Some parents throw themselves into the culture of the country they have chosen. Allison von Gruenigen, of Knoxville, Tennessee, is awaiting news from China within days. To prepare, the 45-year-old single-mom-to-be has been attending Chinese New Year celebrations, dance festivals, and language classes. She gets huge support from an ever-growing national network of parents who have adopted in China.
"It was a natural choice to go through China," says von Gruenigen, who has a Chinese-born niece. But she is keeping her mind open for the future. "I know how many kids domestically need a home," she says. "If I see that I'm doing a good job, I might adopt here at some point."
Proponents of domestic adoption acknowledge that huge obstacles exist for families willing to adopt older children. In Georgia, Andrea Shoemaker works for the group Wednesday's Child, making three-minute films for local TV about kids waiting to be adopted, most ages 8-18.
"We have a lot of families who are willing to step up to the plate," Shoemaker says. "But they get frustrated. The process is difficult. We're not really doing our job to nurture these families, train them, help them before things get too difficult."
Janice Goldwater can attest to that. Goldwater and her husband decided to add to their family when the first of their three natural children went off to college. They adopted Elyana, then almost 10. The child had been removed from her birth family in Siberia for abuse and neglect, then spent three and a half years in an orphanage there. She then was adopted by a New York family that was ill-prepared and could not keep her.
"There have been lots of challenges helping her heal and teaching her to love and to trust," says Goldwater, of Silver Spring, Maryland, who is a founder of the Adoptions Together agency. "It's been very, very hard and very, very valuable."

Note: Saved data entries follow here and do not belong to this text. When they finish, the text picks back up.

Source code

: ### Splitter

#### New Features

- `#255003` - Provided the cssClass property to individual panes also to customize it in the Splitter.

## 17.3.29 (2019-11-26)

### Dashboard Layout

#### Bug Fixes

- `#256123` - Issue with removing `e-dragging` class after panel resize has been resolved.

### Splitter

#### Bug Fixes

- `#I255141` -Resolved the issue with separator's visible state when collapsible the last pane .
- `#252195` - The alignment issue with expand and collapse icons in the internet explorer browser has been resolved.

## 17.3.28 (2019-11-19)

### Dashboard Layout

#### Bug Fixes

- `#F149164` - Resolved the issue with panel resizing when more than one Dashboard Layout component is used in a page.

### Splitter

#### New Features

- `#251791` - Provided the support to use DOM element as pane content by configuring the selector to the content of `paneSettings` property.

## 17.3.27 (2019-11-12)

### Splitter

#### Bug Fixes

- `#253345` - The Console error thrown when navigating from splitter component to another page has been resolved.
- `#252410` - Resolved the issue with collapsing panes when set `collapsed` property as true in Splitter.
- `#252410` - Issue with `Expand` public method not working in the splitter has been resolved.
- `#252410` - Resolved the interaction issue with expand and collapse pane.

In the adoption process, Goldwater said she was "shocked at how many roadblocks we came up against." Workers were overloaded with cases. It was hard to find the kids in the system. They considered one child, but relatives in the military expressed interest, so it fell through. Then, the relatives never followed through.
Goldwater supports foreign adoptions, but worries that some high-profile celebrity adoptions might be for the wrong reasons. "People shouldn't adopt to make a political statement," she says.
One of the most moving moments for her, she says, was the moment she was looking for something to write on a card announcing Elyana's adoption. Elyana said maybe she could help, and she composed a poem on the spot.
"First my heart said never," read the closing lines. "But now we are a family forever."